We want to disallow from user-agents JavaScript files and CSS files and pictures, correct? Classes, modules and other folders of such a type should be htaccess protected. Am I right? If no, please let me know about that.
As result, a typical robots.txt (and we don’t forget to password protect the other folders) could contain only several strings:
User-agent: *
Disallow:
Disallow: /cssfiles/
Disallow: /jsfiles/
Disallow: /pics/
Does it make sense to disallow both mysite.com?index.php&page=registration and mysite.com?index.php&page=login? If yes (what for?), then how?
Also, did I forget something?
Folders that have a basic HTTP authentication requirement applied by an .htaccess file don’t have to be in your robots.txt file because spiders will not be able to access them.
I typically do not exclude css/javascript when building sites. I don’t think the major search engines are interested in listing those files in their search results because they are not useful to most people. However, if you want to be on the safe side then there is no harm in adding them.
As for images, if you don’t want them appearing in places like Google Images then you can add your image folder to robots.txt.
I would not attempt to disallow your registration or login pages. They are legitimate areas of your site and should be indexed.

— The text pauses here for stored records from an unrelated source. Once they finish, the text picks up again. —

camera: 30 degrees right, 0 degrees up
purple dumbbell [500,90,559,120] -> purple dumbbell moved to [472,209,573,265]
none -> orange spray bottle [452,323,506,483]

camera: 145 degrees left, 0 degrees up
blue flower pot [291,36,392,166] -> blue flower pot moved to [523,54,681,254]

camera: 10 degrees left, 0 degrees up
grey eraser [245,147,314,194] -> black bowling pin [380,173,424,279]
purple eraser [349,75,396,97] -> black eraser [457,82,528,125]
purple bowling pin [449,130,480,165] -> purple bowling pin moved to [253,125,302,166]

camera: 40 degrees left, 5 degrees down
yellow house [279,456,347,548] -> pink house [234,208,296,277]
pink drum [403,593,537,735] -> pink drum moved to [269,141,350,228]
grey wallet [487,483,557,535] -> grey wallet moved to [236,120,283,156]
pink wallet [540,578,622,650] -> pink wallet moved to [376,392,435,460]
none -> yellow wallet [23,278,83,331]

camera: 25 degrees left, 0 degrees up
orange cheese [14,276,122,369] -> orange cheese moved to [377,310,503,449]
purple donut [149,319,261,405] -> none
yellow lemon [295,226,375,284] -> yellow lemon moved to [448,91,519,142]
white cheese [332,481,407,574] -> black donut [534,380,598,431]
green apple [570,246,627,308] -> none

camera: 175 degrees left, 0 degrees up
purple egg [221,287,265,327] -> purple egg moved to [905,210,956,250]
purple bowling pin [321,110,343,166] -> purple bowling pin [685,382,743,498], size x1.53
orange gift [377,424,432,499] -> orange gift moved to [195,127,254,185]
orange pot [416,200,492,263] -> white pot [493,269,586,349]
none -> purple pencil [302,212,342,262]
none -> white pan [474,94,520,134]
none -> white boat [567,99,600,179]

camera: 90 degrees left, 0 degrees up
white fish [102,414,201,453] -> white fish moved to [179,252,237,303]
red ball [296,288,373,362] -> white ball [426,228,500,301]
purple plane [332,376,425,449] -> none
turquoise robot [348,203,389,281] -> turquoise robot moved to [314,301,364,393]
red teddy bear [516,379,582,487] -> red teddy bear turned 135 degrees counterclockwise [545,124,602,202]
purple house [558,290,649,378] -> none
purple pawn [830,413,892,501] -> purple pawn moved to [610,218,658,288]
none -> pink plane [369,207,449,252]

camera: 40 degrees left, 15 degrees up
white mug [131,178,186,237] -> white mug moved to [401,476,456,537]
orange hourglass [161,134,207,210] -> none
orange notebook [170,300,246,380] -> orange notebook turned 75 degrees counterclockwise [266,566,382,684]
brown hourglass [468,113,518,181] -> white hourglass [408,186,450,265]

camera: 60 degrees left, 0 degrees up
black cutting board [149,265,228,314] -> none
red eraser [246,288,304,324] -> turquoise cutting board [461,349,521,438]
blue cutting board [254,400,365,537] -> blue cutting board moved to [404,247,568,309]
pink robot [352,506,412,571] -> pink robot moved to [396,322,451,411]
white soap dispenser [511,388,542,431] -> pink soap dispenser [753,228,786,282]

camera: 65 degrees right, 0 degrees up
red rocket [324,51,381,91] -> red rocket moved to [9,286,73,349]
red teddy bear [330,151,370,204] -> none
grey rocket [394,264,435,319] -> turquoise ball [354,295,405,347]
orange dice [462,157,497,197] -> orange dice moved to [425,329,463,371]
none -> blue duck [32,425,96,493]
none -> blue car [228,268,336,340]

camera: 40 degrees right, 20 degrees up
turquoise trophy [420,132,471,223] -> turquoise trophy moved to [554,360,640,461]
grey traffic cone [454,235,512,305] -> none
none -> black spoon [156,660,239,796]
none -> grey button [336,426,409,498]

A very important thing to remember about robots.txt files are that they do not have the ability to enforce their directives. They can only make recommendations to the spider not to crawl certain things. While most major search engines will respect this, some homemade and/or malicious spiders will not. If there’s something you want to protect from spiders make sure it is either protected by some authentication mechanism or not web-accessible.